[[ Provided entries open ]]

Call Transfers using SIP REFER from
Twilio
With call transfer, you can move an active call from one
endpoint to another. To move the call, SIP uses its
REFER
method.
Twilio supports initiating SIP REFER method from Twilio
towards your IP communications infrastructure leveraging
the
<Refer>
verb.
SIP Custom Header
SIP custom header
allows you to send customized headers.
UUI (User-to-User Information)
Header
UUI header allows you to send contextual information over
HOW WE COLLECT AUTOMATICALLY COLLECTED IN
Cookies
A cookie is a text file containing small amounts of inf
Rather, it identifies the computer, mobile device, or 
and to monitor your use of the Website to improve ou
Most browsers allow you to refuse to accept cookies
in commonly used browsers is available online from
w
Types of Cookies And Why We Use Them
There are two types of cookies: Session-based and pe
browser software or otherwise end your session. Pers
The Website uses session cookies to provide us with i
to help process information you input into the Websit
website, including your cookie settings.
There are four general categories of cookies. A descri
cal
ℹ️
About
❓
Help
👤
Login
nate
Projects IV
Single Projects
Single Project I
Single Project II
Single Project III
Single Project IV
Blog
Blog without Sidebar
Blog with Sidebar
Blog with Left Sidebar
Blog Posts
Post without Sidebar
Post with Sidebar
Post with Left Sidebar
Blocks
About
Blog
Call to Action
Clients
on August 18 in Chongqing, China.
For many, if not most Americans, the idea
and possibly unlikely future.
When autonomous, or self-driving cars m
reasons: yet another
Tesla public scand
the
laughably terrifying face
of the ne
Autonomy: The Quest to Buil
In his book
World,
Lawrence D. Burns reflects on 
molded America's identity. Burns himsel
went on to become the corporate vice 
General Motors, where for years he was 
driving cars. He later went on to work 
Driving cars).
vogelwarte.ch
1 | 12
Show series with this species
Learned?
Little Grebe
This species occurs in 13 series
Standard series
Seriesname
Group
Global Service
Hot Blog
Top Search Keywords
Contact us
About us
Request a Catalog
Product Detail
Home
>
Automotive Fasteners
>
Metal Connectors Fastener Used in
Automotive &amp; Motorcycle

[[ Provided entries closed ]]
[[ Provided entries open ]]

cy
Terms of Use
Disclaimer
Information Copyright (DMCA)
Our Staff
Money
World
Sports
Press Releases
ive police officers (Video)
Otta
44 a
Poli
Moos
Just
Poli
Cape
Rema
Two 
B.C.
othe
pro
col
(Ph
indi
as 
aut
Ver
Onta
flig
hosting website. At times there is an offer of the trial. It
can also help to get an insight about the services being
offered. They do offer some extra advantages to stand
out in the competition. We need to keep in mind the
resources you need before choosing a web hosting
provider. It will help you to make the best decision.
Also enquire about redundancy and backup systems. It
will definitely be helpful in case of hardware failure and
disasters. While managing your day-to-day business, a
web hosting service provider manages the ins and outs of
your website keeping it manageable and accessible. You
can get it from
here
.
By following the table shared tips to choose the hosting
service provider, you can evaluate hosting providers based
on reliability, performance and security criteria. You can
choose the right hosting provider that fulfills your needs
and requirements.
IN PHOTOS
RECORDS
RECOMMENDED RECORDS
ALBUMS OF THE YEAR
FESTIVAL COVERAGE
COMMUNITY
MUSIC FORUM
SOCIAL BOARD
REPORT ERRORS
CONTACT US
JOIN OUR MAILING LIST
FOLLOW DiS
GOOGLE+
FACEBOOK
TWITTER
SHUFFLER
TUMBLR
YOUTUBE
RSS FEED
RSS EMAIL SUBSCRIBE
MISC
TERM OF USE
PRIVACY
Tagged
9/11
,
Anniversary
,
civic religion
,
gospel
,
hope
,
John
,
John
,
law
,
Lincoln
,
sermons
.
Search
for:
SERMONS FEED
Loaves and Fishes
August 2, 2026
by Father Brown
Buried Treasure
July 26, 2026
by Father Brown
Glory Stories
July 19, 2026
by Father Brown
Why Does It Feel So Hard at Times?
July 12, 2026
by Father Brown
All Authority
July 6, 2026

[[ Provided entries closed ]]

Extract from the records above the lines from the one containing "Call Transfers using SIP REFER from" to the one containing "website, including your cookie settings.", both lines included, exactly as they appear and with nothing else.

Call Transfers using SIP REFER from
Twilio
With call transfer, you can move an active call from one
endpoint to another. To move the call, SIP uses its
REFER
method.
Twilio supports initiating SIP REFER method from Twilio
towards your IP communications infrastructure leveraging
the
<Refer>
verb.
SIP Custom Header
SIP custom header
allows you to send customized headers.
UUI (User-to-User Information)
Header
UUI header allows you to send contextual information over
HOW WE COLLECT AUTOMATICALLY COLLECTED IN
Cookies
A cookie is a text file containing small amounts of inf
Rather, it identifies the computer, mobile device, or 
and to monitor your use of the Website to improve ou
Most browsers allow you to refuse to accept cookies
in commonly used browsers is available online from
w
Types of Cookies And Why We Use Them
There are two types of cookies: Session-based and pe
browser software or otherwise end your session. Pers
The Website uses session cookies to provide us with i
to help process information you input into the Websit
website, including your cookie settings.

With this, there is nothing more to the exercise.